_CONSEGNA 1_. Stabilisci se le affermazioni (a), (b) e (c) concordano con l'articolo sul basolato di Brindisi, rispondendo sì o no e citando alla lettera le parole decisive. (a) La squadra che ripara il basolato appartiene alla Multiservizi. (b) Il Tir è entrato in piazza del Popolo nel pomeriggio. (c) Secondo l'articolo, i danni alla pavimentazione sono dovuti in parte agli agenti atmosferici.
_CONSEGNA 2_. Scrivi il seguito dell'articolo sul basolato di Brindisi, cominciando subito dopo la sua ultima frase.

_BRANO SCELTO_.
Mentre si ripara il basolato spunta un Tir: Brindisi "città aperta"

La pavimentazione dei corsi è stata danneggiata soprattutto dal traffico pesante. Ma accade anche questo

BRINDISI – Una volta fatti del genere venivano definiti nella sintesi popolare “l’arte dei pazzi”. Fare e disfare. Uno sport, nel caso di Brindisi, purtroppo interamente a carico delle casse pubbliche. Le immagini sono eloquenti: mentre una squadra della Multiservizi ripara il basolato, un Tir carico di derrate manovra  a poca distanza, in piazza del Popolo.

Il meccanismo di danneggiamento è chiaro. E’ interamente dovuto al transito veicolare, perché i corsi di Brindisi e immediati dintorni furono “arredati” con le basole perché dovevano essere una Ztl, e comunque basole e Tir sono assolutamente incompatibili. Se quel Tir entrato in piazza del Popolo stamani alle 7,30 era dotato di un permesso speciale è ancora più grave.

_MATERIALE FORNITO_.
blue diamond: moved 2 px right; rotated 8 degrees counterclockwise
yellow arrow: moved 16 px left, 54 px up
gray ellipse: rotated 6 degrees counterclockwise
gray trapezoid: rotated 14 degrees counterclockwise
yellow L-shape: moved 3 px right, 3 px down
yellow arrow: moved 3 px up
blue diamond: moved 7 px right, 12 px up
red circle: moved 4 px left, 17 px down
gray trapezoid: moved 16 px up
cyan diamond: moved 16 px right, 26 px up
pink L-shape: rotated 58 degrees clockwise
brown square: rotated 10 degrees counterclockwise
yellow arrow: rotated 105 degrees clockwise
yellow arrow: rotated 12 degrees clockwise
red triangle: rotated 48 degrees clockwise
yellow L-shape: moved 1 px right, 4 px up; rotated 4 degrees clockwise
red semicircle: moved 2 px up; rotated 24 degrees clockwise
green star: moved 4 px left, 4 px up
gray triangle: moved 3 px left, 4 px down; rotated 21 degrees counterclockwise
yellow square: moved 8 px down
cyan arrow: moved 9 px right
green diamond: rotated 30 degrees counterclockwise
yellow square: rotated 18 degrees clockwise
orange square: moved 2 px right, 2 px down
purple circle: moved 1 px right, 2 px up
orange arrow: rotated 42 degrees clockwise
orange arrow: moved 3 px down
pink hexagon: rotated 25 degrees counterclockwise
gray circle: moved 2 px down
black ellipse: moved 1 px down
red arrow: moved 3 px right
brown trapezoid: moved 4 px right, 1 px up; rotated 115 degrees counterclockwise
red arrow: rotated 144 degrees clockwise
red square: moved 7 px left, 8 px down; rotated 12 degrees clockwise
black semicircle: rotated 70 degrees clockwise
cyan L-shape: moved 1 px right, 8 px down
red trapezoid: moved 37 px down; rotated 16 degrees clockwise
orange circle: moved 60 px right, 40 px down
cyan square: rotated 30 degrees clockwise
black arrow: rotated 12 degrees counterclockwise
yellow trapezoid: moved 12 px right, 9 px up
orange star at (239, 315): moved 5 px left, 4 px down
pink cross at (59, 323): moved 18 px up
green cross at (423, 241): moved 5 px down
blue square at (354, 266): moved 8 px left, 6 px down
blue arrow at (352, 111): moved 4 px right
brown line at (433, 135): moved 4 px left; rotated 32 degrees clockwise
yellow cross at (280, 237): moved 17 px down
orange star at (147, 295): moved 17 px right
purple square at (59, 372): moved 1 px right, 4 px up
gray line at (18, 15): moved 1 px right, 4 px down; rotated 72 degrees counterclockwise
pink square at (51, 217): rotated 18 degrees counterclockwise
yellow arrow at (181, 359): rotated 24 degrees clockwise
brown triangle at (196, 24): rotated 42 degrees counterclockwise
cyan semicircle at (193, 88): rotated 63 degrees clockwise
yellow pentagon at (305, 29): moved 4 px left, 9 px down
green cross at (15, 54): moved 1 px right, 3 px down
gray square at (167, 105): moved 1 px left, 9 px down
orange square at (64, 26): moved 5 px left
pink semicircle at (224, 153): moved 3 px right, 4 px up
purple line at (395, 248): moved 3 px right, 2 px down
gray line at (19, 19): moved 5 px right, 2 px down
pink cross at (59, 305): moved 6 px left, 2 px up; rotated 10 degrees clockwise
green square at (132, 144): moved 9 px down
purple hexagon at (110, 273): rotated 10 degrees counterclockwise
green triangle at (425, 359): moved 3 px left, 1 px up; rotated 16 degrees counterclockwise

_SOLUZIONE 1_.
(a) Sì: «mentre una squadra della Multiservizi ripara il basolato»
(b) No: «entrato in piazza del Popolo stamani alle 7,30»
(c) No: «E’ interamente dovuto al transito veicolare»

_SOLUZIONE 2_.
Lo scarico merci va fatto con mezzi navetta, o comunque con veicoli compatibili. La città non può essere ogni vota sacrificata nel nome delle esigenze delle attività commerciali presenti nel centro storico. Qualcuno dovrebbe spiegare ai cittadini, almeno a quelli più attenti a problemi comuni, cosa si intende fare per porre fine a questa situazione.